The committee wrote to FDA in January asking the agency to identify the studies it used to make its determination that Bisphenol-A does not pose a "safety concern at the current exposure level." In response, FDA identified two studies. Both studies were funded by industry and were absent the usual scientific rigor characteristic of regulatory decision making, according to The Milwaukee Journal-Sentinel.

The Journal-Sentinel has the full story:

In response to a congressional inquiry, Stephen Mason, the FDA's acting assistant commissioner for legislation, wrote in a letter that his agency's claim relied on two pivotal studies sponsored by the Society of the Plastics Industry, a subsidiary of the American Chemistry Council.
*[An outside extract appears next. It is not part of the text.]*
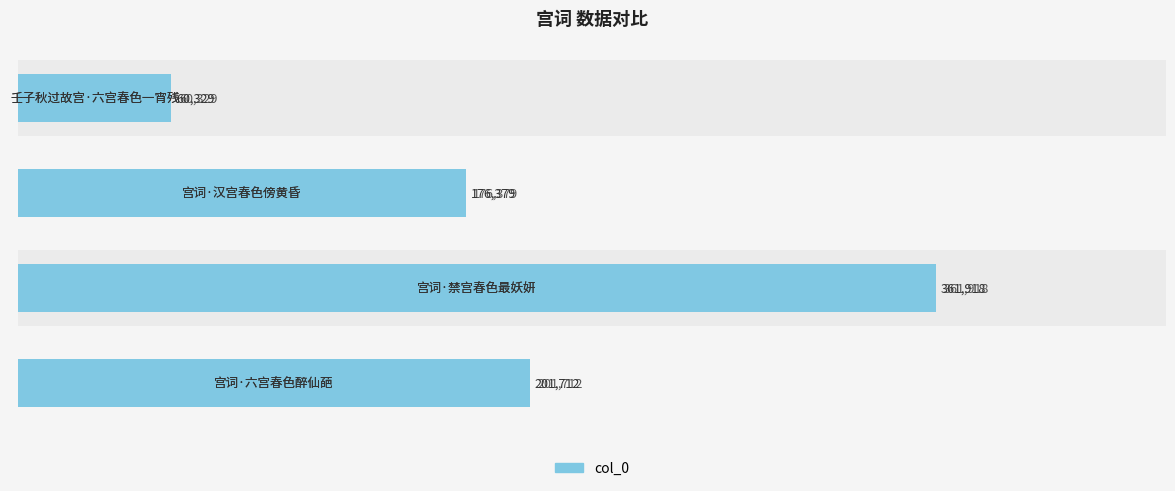

Does the chart contain stacked bars?

No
One of the studies has never been published, and therefore never subjected to peer review; the second has been heavily criticized by researchers who say the results are inconclusive because of flawed experimental methods….

According to the letter, the FDA based its claim that there is no "safety concern at the current exposure level" on its own studies, conducted in the 1990s, which indicated that people were exposed to small amounts of the chemical.

They gathered that information by testing products such as aluminum cans and baby bottles to see how much of the chemical was leaching. Then they looked to the two chemical industry studies to see if those exposure levels could cause harm.

The two studies said the chemical caused no harm to rodents at low doses.